On the Flurry web site if you Export as CSV on an Event it will gather together the _1, _2 etc chunks for you (though not in order), you can’t see this in the default view. Two of my ship-asserts led me to find bugs that I had no idea existed: no-one had emailed me directly or via LittleWatson, and no-one reported it in Reviews (which is a terrible way to report bugs IMHO).

Version

By default Flurry reports the version of the app by reading it from AppManifest.xml. However in my apps I always leave that at 1.0.0.0 and update the versions in AssemblyInfo.cs, so I set this version explicitly via their API. It is important to do this as soon as possible, else some data will be reported as coming from version 1.0.0.0 erroneously. I also change the version number reported for Debug, Beta and Trial apps, and Flurry produces handy graphs based on the version:

// Get the Version, as set in AssemblyInfo.cs
private static string _version;
internal static string Version
{
    get
    {
        if (_version == null)
        {
            string name = System.Reflection.Assembly.GetExecutingAssembly().FullName;
            _version = new System.Reflection.AssemblyName(name).Version.ToString();
        }
        return _version;
    }
}
 
private string FLURRY_KEY;
 
// call this from Application_Launching and Application_Activated
private void InitFlurry()
{
    FlurryWP7SDK.Api.StartSession(FLURRY_KEY);
    string ver;
#if DEBUG
    ver = "D" + App.Version;
#elif BETA
    ver = "B" + App.Version;
#else
    ver = App.Version;
#endif
    FlurryWP7SDK.Api.SetVersion(ver);
}

LittleWatson

Flurry also has a mechanism to report crashes, so I added it to my existing LittleWatson code.
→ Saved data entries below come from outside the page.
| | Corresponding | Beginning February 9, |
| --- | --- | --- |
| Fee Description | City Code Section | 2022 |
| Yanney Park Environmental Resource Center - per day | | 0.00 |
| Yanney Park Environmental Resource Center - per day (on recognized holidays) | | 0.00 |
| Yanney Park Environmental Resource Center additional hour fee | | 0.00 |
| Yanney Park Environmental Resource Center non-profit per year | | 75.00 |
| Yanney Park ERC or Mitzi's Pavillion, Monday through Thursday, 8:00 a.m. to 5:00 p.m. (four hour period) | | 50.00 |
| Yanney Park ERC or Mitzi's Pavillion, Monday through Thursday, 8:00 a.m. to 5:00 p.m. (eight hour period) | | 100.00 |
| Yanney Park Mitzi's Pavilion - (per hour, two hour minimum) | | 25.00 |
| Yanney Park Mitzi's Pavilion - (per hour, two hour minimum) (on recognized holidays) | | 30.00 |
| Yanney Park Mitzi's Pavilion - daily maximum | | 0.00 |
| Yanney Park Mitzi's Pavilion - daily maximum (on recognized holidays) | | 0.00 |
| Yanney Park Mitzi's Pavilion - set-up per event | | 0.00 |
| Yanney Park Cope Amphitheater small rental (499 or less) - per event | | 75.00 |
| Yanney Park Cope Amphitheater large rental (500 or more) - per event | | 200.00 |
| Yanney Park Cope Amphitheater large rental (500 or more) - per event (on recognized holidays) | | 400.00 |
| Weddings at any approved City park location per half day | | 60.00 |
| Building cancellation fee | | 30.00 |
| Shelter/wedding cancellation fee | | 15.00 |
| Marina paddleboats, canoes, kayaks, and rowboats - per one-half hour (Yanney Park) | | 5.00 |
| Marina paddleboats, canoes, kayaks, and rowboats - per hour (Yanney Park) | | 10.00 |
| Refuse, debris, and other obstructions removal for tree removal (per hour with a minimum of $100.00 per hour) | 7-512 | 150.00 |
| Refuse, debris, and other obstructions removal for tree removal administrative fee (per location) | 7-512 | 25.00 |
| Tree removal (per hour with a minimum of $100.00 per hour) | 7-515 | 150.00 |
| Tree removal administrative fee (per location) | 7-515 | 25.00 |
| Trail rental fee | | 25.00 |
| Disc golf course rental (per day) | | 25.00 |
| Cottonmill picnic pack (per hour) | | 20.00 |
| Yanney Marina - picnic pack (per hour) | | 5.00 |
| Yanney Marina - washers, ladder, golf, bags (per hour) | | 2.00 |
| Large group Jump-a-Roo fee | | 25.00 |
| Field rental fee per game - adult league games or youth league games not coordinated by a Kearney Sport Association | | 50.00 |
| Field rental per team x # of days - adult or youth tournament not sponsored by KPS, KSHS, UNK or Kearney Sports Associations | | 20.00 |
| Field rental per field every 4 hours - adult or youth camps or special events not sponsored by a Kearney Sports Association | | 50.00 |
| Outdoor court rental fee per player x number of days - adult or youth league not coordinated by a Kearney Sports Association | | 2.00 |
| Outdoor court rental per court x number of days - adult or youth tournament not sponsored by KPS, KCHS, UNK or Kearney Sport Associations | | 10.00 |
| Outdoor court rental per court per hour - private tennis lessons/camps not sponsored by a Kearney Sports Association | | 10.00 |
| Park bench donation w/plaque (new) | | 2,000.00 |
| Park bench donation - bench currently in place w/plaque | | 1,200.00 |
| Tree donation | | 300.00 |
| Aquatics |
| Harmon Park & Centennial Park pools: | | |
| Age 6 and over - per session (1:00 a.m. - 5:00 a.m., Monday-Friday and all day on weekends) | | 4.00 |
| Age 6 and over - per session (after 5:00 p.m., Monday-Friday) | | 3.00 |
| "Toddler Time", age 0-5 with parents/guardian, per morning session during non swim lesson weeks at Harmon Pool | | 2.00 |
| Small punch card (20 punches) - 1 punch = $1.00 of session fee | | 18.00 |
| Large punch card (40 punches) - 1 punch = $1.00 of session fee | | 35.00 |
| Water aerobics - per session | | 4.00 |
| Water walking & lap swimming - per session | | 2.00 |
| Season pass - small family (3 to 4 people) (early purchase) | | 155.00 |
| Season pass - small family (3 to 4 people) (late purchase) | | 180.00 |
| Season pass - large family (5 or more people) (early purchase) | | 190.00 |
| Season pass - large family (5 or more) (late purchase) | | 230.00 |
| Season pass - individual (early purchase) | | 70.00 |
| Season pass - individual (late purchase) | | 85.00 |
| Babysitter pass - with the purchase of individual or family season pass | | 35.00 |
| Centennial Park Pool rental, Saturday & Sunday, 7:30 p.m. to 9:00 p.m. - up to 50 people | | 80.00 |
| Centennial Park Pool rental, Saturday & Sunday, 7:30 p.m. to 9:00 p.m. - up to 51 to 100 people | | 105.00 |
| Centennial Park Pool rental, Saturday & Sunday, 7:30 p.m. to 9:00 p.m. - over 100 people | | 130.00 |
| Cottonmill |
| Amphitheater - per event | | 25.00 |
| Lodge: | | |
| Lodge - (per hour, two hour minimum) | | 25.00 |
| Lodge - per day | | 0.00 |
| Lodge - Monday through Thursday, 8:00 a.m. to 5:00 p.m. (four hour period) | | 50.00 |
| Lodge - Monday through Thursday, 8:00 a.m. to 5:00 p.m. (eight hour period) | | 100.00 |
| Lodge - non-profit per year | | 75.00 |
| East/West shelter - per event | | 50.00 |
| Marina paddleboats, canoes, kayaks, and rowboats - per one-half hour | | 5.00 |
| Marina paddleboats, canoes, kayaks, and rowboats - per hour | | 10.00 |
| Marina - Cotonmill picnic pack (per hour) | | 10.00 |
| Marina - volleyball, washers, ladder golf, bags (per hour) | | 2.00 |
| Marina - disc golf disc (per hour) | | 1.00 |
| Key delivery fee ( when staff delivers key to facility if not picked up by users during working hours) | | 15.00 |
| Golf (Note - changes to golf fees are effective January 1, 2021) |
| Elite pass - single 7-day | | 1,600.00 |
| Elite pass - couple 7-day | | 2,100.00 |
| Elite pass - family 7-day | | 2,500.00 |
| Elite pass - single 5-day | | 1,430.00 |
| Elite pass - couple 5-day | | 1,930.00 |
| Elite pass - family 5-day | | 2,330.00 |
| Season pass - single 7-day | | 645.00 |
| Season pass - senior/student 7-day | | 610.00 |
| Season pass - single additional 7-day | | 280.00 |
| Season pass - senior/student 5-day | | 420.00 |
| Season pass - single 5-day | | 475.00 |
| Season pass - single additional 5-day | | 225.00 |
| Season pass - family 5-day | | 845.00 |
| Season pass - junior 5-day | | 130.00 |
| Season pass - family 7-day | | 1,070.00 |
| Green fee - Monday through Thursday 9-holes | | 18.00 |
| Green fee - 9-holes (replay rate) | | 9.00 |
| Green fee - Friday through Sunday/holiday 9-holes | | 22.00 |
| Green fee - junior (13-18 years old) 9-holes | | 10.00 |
I will probably disable LittleWatson-generated emails in the next update, except in beta builds as beta users sometimes add additional information (e.g. the repro) when they send
them.

Beta testing

I think it is very important to beta test with Flurry enabled, so you can be sure you are reporting the right things in the right way, and that you find the resulting data genuinely useful before you ship your app. I use a different application key for beta versions and release versions, as I have a lot less users of the former than the latter and it is easier to detect anomalies (eg spikes in asserts) in the beta version when the amount of data (and users) is small. It also means that I can easily remove the beta data when it becomes obsolete or was generated by a bug in my reporting code in the beta itself.

Opting Out

As with any app that collects data from users, I highly recommend letting the user opt-out of this data collection. Although all data collected is anonymous, it is a simple courtesy to allow customers to not send it. I have a simple checkbox in my app to do this. Sure, you lose data from those who choose to opt-out, but those same users can hardly complain if you don’t fix an issue that they didn’t even inform you about by disabling the option.

Support

The support folks at Flurry were very responsive on the only occasion I had need of them: I had a beta tester in Europe telling me the app crashed on startup after a timezone change. I could not repro this myself, so I took a look at the callstacks from the App Hub (after the requisite two-day delay) and could see that the crash was in Flurry itself, so I reported it to them. In a few weeks there was an update to the Flurry SDK to fix this issue.

Conclusion

I highly recommend adding Flurry support to your Windows Phone application if you want to know more about your users and how they use your application, so you can fix and improve it.